Une stratégie de combat
Pour Patrice Cambérou, procureur général de la cour d’appel de Fort-de-France, la première arme, c'est d'être soudés.
On met en place actuellement au niveau national, international et nous, en interrégional, une véritable stratégie de lutte, de combat. J'ai utilisé le mot de guerre. Ça n'est pas un faible mot. Il nous faut des armes pour lutter et nous commençons à les avoir. La première arme, c'est d'être soudés, d'être unis. C'était déjà le cas. C'est encore plus le cas quand on se réunit de cette façon-là une à deux fois par an. Après, il y a un bureau de liaison entre les procureurs qui continue ce travail de cohésion, de coordination, qui est tout à fait dans l'esprit de la loi qui vient de passer le 13 juin dernier. Coordination nationale avec un parquet national qui va donner le tempo. Et ensuite des cosaisines et une coordination en interrégion comme nous le faisons actuellement.
L’importance du renseignement
Éric Morel, procureur général près la cour d'appel de Basse-Terre, insiste sur l’importance du renseignement et les changements qui vont être opérés.

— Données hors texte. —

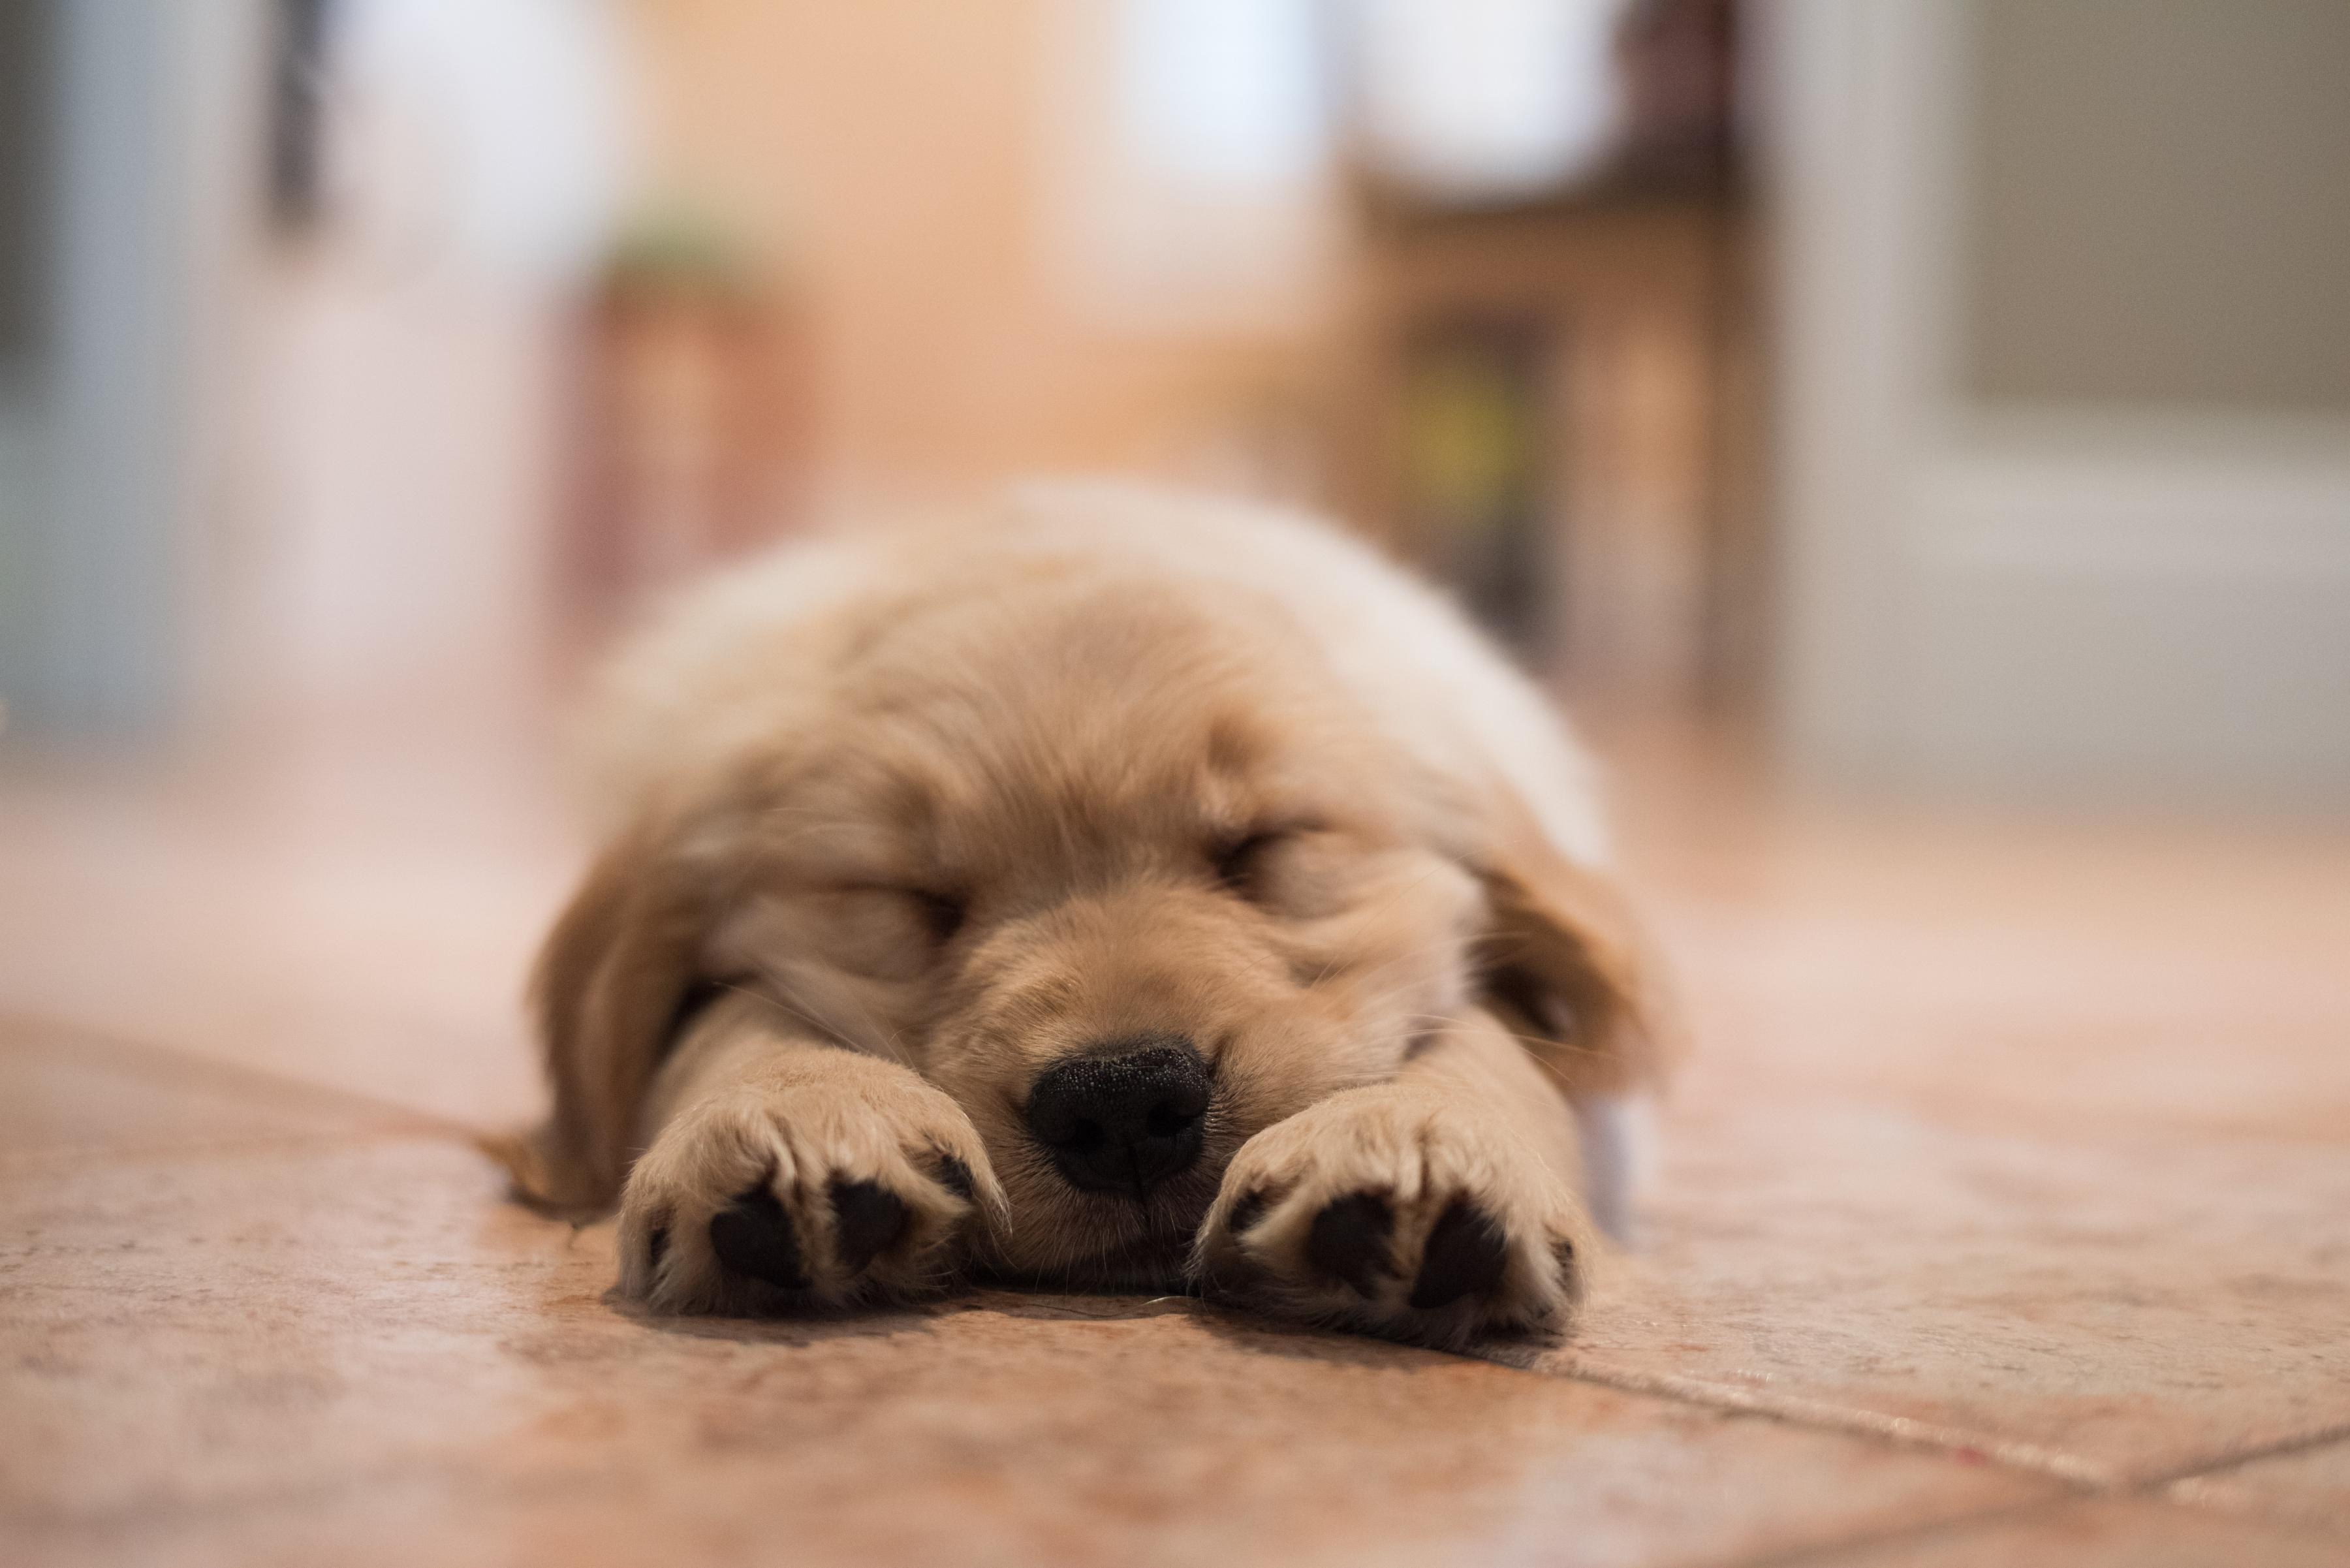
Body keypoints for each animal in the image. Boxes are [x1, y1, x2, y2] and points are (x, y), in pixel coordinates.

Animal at [505, 482, 1682, 1354]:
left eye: (1267, 845)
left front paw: (1417, 1141)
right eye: (910, 897)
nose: (1122, 1104)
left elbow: (1491, 1036)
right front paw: (800, 1110)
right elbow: (727, 1019)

La team justice travaille de manière coordonnée avec la team police sur l'ensemble de l'arc Antilles-Guyane. Le changement, c'est d'abord le renseignement. Jusqu'à présent, nous étions axés sur le renseignement recueilli par les policiers, les gendarmes et les douaniers. L'idée maintenant, c'est aussi de travailler sur l'analyse du renseignement judiciaire, notamment de ce qui est recueilli par les juges d'instruction dans le cadre de leurs informations, pour pouvoir être mieux éclairés. En clair, il y aura une tour de contrôle qui est Fort-de-France avec la juridiction interrégionale spécialisée. A charge pour nous d'alimenter cette tour de contrôle en renseignements venant de la Guadeloupe, mais aussi à charge pour cette tour de contrôle martiniquaise de nous renvoyer du renseignement pour que nous soyons informés des évolutions, par exemple qu'un individu qui a été repéré en France hexagonale, en Guyane, en Colombie… alors qu’il agit aussi en Guadeloupe ou en lien avec des Guadeloupéens. Et c'est ce renseignement qui va nous permettre de travailler mieux. Ça, c'est un premier axe. Le deuxième axe, bien entendu, il est opérationnel, c'est-à-dire d'agir ensemble avec des moyens concertés. Des radars vont arriver pour contrôler le canal des Saintes et les côtes de Marie-Galante. Il y aura plus tard un drone maritime aussi sur les côtes de la Guadeloupe. Donc tout ça nous permettra de donner plus de sécurité à la population guadeloupéenne.